PAREPOS.CO.ID,PAREPARE– Disahkannnya Undang-undang Cipta Kerja (Omnibus Law) dinilai merugikan rakyat, khususnya para tenaga kerja. Makanya diprotes. Ditolak. Bukan saja di ibu kota dan kota besar lainnya di Indonesia. Penolakan meluas hingga ke daerah.

Kota Parepare

Di Parepare demonstrasi dilakukan di Gedung DPRD. UU Cipta Kerja disebut hanya mementingkan korporasi atau perusahaan yang berinvestasi di Indonesia. Dianggap merugikan rakyat secara umum karena membatasi ruang kerja bagi pencari kerja. “Salah satu pasal di dalam UU tersebut, yaitu hak upah cuti yang hilang bagi ibu hamil, ketika mereka mengambil cuti, maka upah mereka tidak dapatkan. Sementara dalam UU sebelumnya itu tetap mendapat upah selama cuti,”sebut pendemo.

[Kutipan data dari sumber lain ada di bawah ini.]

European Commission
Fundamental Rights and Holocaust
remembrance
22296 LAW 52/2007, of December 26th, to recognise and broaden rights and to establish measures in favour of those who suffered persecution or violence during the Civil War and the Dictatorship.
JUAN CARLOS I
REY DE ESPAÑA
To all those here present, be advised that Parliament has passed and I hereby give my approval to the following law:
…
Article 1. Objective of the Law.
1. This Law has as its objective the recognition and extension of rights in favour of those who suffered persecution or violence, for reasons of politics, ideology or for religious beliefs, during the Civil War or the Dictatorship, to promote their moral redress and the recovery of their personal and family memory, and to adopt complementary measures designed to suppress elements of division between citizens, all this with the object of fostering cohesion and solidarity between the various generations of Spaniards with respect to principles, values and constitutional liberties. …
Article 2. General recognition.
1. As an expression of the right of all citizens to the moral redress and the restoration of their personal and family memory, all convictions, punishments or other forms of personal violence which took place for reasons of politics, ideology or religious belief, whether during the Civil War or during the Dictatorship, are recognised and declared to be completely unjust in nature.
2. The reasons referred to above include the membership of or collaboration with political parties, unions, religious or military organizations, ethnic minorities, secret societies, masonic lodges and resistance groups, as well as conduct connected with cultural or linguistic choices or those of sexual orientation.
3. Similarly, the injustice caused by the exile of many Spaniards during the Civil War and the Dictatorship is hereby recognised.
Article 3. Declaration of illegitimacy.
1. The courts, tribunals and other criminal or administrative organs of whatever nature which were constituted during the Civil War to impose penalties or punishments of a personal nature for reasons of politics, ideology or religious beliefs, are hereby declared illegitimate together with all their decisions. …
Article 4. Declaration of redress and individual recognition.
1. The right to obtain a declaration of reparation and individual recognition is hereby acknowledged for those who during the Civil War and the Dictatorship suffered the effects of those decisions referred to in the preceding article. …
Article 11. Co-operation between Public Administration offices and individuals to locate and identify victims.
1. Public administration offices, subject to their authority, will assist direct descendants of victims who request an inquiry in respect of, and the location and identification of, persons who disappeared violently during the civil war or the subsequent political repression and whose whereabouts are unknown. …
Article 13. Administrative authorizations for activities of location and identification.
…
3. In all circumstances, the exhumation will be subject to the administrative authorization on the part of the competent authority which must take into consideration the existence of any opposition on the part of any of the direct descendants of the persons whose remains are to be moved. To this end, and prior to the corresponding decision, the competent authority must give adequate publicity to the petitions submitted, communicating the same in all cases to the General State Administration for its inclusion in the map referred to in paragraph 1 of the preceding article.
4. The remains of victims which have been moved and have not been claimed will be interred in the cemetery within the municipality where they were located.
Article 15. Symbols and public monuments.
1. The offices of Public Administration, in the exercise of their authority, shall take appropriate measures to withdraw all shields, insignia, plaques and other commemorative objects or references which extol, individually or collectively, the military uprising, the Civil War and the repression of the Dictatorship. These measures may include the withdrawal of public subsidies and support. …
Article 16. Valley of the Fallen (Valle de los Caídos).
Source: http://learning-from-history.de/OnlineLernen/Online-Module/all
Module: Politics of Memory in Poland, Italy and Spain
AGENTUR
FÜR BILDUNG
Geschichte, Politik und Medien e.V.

“Dalam UU Cipta Kerja ini banyak pasal yang tidak sesuai dengan kepentingan rakyat, termasuk dihilangkannya pesangon bagi para pekerja. Hal tersebut semestinya tetap diadakan bagi para tenaga kerja karena dianggap bahwa peluang kerja yang terbatas disediakan oleh pemerintah, maka akan mempersulit untuk membutuhkan pekerjaan,” terangnya. Makanya, pendemo mendesak pemerintah atau Presiden segera mengeluarkan Perppu karena UU Cipta Kerja tidak pro rakyat.

Kabupaten Pangkep

Di Pangkep massa yang tergabung dalam Pergerakan Mahasiswa Islam Indonsia (PMII) Pangkep juga melakukan aksi demo di perempatan Taman Musafir, Jalan Poros Trans Sulawesi, Kelurahan Padoang-Doangang, Kecamatan Pangkajene, Rabu, 7 Oktober.

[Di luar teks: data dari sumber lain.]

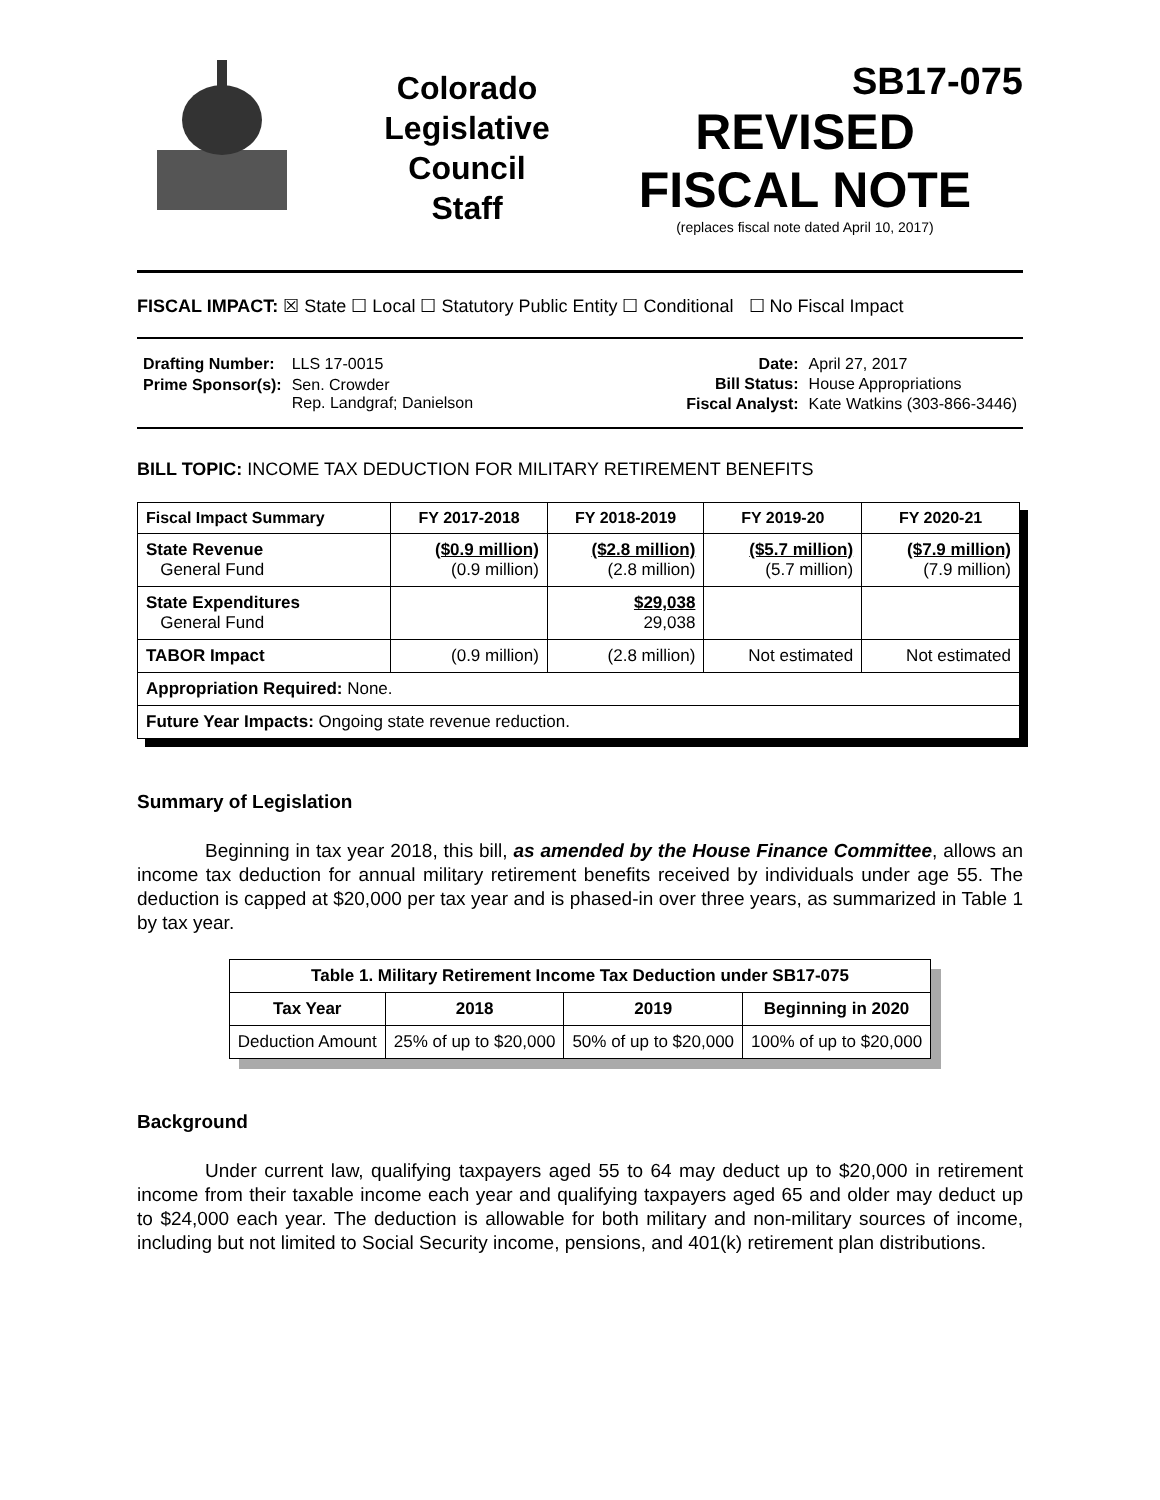Colorado
Legislative
Council
Staff
SB17-075
REVISED
FISCAL NOTE
(replaces fiscal note dated April 10, 2017)
FISCAL IMPACT: ☒ State ☐ Local ☐ Statutory Public Entity ☐ Conditional ☐ No Fiscal Impact
| Drafting Number: | LLS 17-0015 |
| Prime Sponsor(s): | Sen. Crowder Rep. Landgraf; Danielson |
| Date: | April 27, 2017 |
| Bill Status: | House Appropriations |
| Fiscal Analyst: | Kate Watkins (303-866-3446) |
BILL TOPIC: INCOME TAX DEDUCTION FOR MILITARY RETIREMENT BENEFITS
| Fiscal Impact Summary | FY 2017-2018 | FY 2018-2019 | FY 2019-20 | FY 2020-21 |
| --- | --- | --- | --- | --- |
| State Revenue General Fund | ($0.9 million) (0.9 million) | ($2.8 million) (2.8 million) | ($5.7 million) (5.7 million) | ($7.9 million) (7.9 million) |
| State Expenditures General Fund | | $29,038 29,038 | | |
| TABOR Impact | (0.9 million) | (2.8 million) | Not estimated | Not estimated |
| Appropriation Required: None. | | | | |
| Future Year Impacts: Ongoing state revenue reduction. | | | | |
Summary of Legislation
Beginning in tax year 2018, this bill, as amended by the House Finance Committee, allows an income tax deduction for annual military retirement benefits received by individuals under age 55. The deduction is capped at $20,000 per tax year and is phased-in over three years, as summarized in Table 1 by tax year.
| Table 1. Military Retirement Income Tax Deduction under SB17-075 | | | |
| --- | --- | --- | --- |
| Tax Year | 2018 | 2019 | Beginning in 2020 |
| Deduction Amount | 25% of up to $20,000 | 50% of up to $20,000 | 100% of up to $20,000 |
Background
Under current law, qualifying taxpayers aged 55 to 64 may deduct up to $20,000 in retirement income from their taxable income each year and qualifying taxpayers aged 65 and older may deduct up to $24,000 each year. The deduction is allowable for both military and non-military sources of income, including but not limited to Social Security income, pensions, and 401(k) retirement plan distributions.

Dalam orasinya, Kordinator Lapangan (Korlap) Aksi, Dandi Aditya menegaskan, aksi ini dilakukan sebagai bentuk protes terhadap pengesahan Undang-undang (UU) Cipta Kerja.
Menurutnya UU Cipta Kerja tidak pro terhadap buruh dan rakyat kecil. Sehingga mereka mendesak agar presiden tidak menandatangani RUU Cipta Kerja, dan mengeluarkan Perppu Pembatalan Omnibus Law.

“Kami juga mendesak agar DPRD Kabupaten Pangkep menolak OmnibusLaw sebagai bentuk keberpihakan terhadap rakyat. Pemerintah harus membuka ruang partisipasi untuk masyarakat dalam setiap penyusunan dan perubahan kebijakan,” ujar Dandi.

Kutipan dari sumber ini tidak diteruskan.